◆ EXERCISE TEXT ◆
_ _ _ _ _ _ _

It was the great Wayne Gretzky who said “You’re guaranteed to miss 100% of the shots you don’t take.” Sage words from a man I barely know (it was a friend who introduced me to the quote). The words have rung true with me through the years, though, and I’ve always hoped to hold it as my guiding principle.

I thought I was bold when I started doing Elf Blood. After all, it takes a certain amount of faith in one’s own abilities to put a comic up online for all to see, that it will be readable, of sufficient graphical quality, and overall entertaining enough to capture an audience.

Since I’ve taken more serious steps towards becoming a professional writer, at almost every turn I’ve been given more and more reasons to doubt the point of even trying. The first, major blow is realising that you have a LOT of learning, practice and skill acquisition to do. Then, it’s discovering that acceptance rates for scripts, novels, articles etc. are incredibly low. Sure, you can prop up your own ego by assuming that your own work will be sufficiently better than that of the competition, but eventually you have to face the fact that even if your work were good enough, it may not be the right time in the market for it. Add to that the horror stories of people trying again and again and again and never getting anywhere.

All of that adds up to a monolithic titan of doubt. If so many OTHERS have tried and failed where you are about to tread, who is to say that you won’t crash and burn either? Who are you, with your arrogant confidence and your little pieces of paper, to say “My work is good, you will like it”? Who is to say that your quality is even good enough to pass the initial hurdles?

_ _ _ _ _ _ _

◆ TASK ITEM A ◆
Transcribe part of the passage on creative doubt. Begin at the words "Since I’ve taken" and stop after "never getting anywhere.".

◆ THE INPUT ◆
_ _ _ _ _ _ _

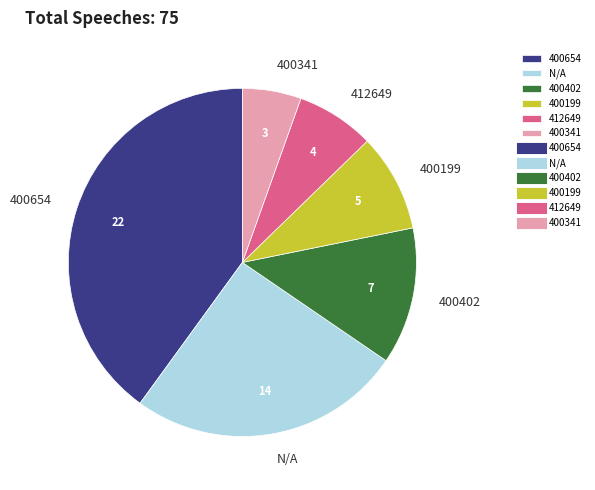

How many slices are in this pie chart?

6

_ _ _ _ _ _ _

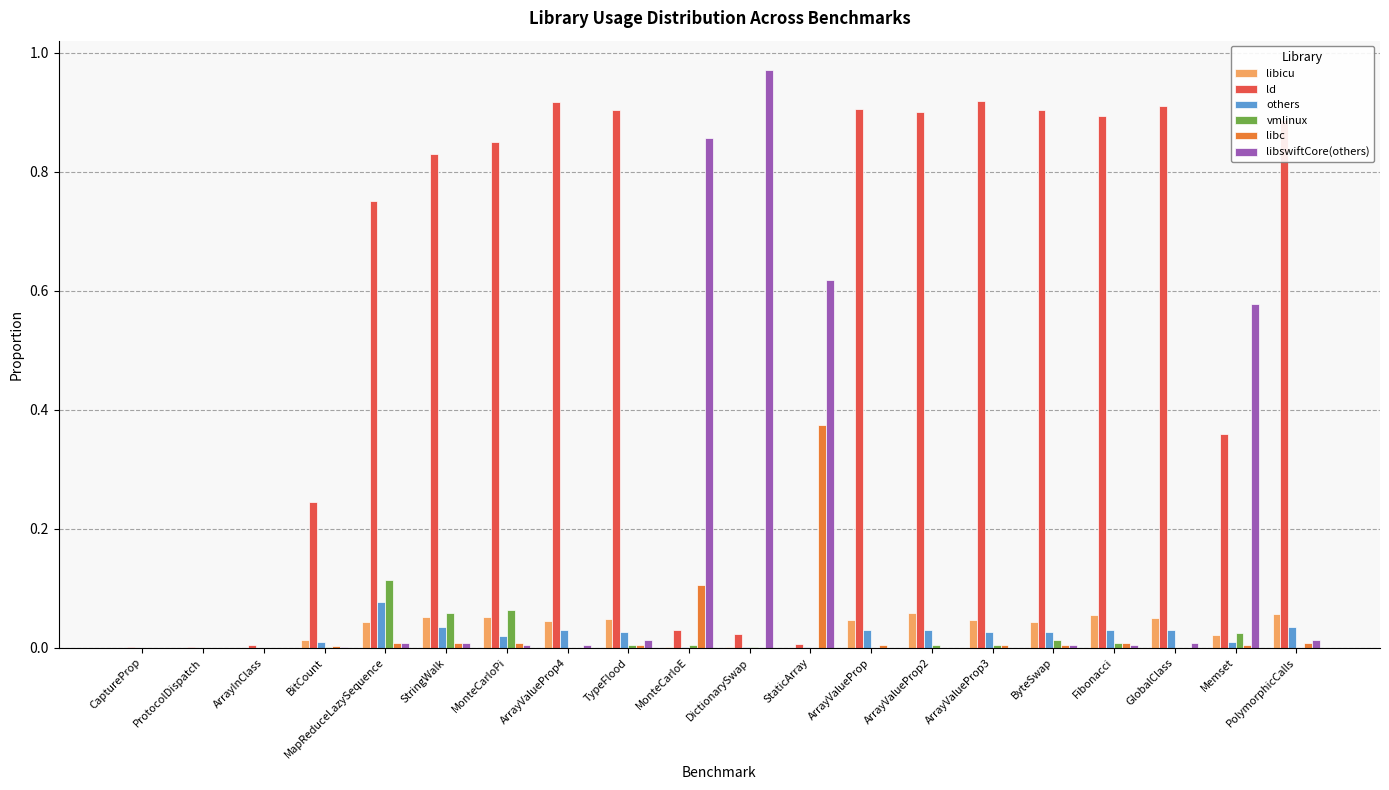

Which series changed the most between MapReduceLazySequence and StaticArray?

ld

_ _ _ _ _ _ _

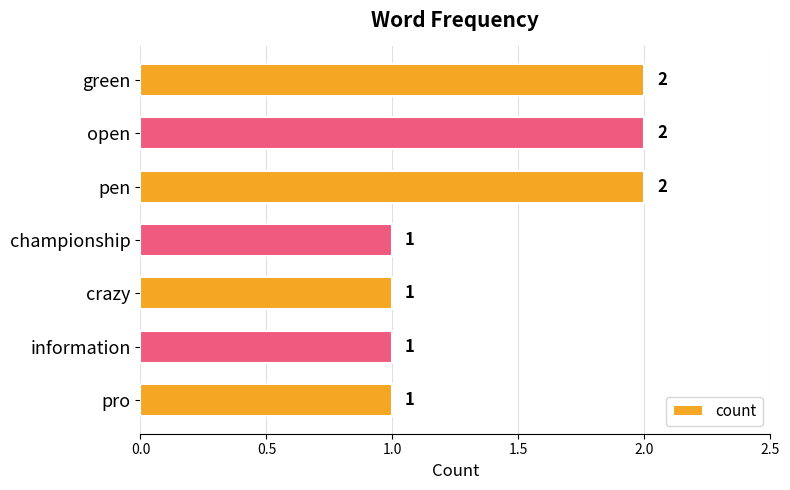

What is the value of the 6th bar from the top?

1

_ _ _ _ _ _ _

◆ TASK ITEM B ◆
In the listing, how many lines contain the string "most", with case counting? Give only the number.

◆ ANSWER SPACE A ◆
Since I’ve taken more serious steps towards becoming a professional writer, at almost every turn I’ve been given more and more reasons to doubt the point of even trying. The first, major blow is realising that you have a LOT of learning, practice and skill acquisition to do. Then, it’s discovering that acceptance rates for scripts, novels, articles etc. are incredibly low. Sure, you can prop up your own ego by assuming that your own work will be sufficiently better than that of the competition, but eventually you have to face the fact that even if your work were good enough, it may not be the right time in the market for it. Add to that the horror stories of people trying again and again and again and never getting anywhere.

◆ ANSWER SPACE B ◆
1